→ **WHAT YOU NEED TO DO**: Where a line in the material below has the string "nuclear", please report it.

→ **PROVIDED DATA**:
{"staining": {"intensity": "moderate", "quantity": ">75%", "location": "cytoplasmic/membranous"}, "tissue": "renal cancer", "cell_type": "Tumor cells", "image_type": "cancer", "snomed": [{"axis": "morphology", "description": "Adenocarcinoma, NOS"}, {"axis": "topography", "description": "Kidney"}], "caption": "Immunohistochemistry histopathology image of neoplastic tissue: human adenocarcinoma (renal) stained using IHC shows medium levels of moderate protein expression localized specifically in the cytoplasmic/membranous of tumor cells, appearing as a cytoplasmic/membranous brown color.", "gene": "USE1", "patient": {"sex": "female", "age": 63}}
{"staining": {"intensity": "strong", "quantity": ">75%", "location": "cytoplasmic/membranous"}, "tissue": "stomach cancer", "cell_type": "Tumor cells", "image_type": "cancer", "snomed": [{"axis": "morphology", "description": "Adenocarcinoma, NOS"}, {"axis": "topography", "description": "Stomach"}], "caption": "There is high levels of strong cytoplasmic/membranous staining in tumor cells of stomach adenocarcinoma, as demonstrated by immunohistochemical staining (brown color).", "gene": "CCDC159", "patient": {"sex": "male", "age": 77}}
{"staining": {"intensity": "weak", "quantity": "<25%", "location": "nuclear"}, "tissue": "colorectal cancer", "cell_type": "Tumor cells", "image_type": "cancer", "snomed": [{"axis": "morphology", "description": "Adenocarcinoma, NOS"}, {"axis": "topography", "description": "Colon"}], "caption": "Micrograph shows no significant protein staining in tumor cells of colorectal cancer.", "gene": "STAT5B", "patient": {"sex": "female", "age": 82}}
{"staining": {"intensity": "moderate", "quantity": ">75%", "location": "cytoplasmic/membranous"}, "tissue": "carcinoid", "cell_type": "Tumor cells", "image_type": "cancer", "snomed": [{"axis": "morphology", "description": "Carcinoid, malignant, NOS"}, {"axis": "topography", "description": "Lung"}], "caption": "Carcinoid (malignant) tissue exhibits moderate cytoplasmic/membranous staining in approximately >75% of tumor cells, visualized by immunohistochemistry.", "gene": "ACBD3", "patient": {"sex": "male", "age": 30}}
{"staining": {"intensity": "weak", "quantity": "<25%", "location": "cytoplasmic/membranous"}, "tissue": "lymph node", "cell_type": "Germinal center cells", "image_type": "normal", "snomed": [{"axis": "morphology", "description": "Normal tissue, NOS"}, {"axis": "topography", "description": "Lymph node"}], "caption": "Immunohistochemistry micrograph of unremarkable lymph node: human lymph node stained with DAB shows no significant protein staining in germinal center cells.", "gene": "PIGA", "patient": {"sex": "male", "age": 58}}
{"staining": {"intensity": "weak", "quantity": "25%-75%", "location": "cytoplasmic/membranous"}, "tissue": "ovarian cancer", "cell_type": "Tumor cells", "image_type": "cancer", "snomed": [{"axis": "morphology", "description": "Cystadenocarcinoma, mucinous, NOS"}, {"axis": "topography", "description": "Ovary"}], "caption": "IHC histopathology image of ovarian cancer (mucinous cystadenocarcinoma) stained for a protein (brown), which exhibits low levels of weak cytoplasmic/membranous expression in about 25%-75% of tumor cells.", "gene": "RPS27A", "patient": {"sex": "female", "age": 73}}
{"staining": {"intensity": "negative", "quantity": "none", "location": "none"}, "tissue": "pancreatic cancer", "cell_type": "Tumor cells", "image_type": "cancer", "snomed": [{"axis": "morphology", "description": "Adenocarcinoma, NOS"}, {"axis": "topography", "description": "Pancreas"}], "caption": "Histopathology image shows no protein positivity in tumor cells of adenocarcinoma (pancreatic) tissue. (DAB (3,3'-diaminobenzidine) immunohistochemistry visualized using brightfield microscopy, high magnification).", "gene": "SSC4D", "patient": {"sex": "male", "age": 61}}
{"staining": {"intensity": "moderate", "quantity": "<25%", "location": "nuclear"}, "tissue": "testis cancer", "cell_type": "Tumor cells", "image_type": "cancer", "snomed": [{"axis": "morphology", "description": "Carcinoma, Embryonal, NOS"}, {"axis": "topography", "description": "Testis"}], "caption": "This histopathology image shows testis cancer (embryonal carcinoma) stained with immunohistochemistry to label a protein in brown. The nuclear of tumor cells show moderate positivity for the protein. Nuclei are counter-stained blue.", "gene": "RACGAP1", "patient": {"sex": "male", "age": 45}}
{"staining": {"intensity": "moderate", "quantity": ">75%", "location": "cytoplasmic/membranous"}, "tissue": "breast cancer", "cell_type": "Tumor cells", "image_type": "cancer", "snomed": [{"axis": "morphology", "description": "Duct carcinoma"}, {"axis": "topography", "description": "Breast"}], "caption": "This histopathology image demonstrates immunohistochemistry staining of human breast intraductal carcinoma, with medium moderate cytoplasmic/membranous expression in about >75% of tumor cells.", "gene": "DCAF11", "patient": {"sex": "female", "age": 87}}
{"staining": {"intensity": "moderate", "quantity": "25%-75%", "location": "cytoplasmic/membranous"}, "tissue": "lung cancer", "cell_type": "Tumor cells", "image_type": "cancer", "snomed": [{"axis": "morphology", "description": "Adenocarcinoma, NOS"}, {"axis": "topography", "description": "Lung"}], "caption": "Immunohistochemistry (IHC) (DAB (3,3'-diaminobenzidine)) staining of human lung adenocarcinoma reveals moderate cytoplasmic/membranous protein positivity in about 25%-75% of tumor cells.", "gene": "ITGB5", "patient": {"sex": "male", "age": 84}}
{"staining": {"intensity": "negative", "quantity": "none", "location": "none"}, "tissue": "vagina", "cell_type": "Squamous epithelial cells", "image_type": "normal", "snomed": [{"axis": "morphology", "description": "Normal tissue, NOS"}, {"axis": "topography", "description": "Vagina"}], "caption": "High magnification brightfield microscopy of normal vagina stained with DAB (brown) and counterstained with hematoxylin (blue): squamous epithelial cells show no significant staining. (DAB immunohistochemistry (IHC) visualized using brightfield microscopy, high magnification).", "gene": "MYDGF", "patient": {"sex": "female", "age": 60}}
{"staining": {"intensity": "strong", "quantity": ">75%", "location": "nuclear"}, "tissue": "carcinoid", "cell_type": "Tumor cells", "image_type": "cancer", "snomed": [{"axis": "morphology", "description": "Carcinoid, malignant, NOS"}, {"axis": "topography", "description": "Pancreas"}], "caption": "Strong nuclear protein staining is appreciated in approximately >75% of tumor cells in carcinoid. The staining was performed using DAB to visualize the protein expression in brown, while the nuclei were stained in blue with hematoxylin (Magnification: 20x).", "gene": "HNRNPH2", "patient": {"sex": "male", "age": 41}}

→ **RESPONSE TO THIS EXERCISE**:
{"staining": {"intensity": "weak", "quantity": "<25%", "location": "nuclear"}, "tissue": "colorectal cancer", "cell_type": "Tumor cells", "image_type": "cancer", "snomed": [{"axis": "morphology", "description": "Adenocarcinoma, NOS"}, {"axis": "topography", "description": "Colon"}], "caption": "Micrograph shows no significant protein staining in tumor cells of colorectal cancer.", "gene": "STAT5B", "patient": {"sex": "female", "age": 82}}
{"staining": {"intensity": "moderate", "quantity": "<25%", "location": "nuclear"}, "tissue": "testis cancer", "cell_type": "Tumor cells", "image_type": "cancer", "snomed": [{"axis": "morphology", "description": "Carcinoma, Embryonal, NOS"}, {"axis": "topography", "description": "Testis"}], "caption": "This histopathology image shows testis cancer (embryonal carcinoma) stained with immunohistochemistry to label a protein in brown. The nuclear of tumor cells show moderate positivity for the protein. Nuclei are counter-stained blue.", "gene": "RACGAP1", "patient": {"sex": "male", "age": 45}}
{"staining": {"intensity": "strong", "quantity": ">75%", "location": "nuclear"}, "tissue": "carcinoid", "cell_type": "Tumor cells", "image_type": "cancer", "snomed": [{"axis": "morphology", "description": "Carcinoid, malignant, NOS"}, {"axis": "topography", "description": "Pancreas"}], "caption": "Strong nuclear protein staining is appreciated in approximately >75% of tumor cells in carcinoid. The staining was performed using DAB to visualize the protein expression in brown, while the nuclei were stained in blue with hematoxylin (Magnification: 20x).", "gene": "HNRNPH2", "patient": {"sex": "male", "age": 41}}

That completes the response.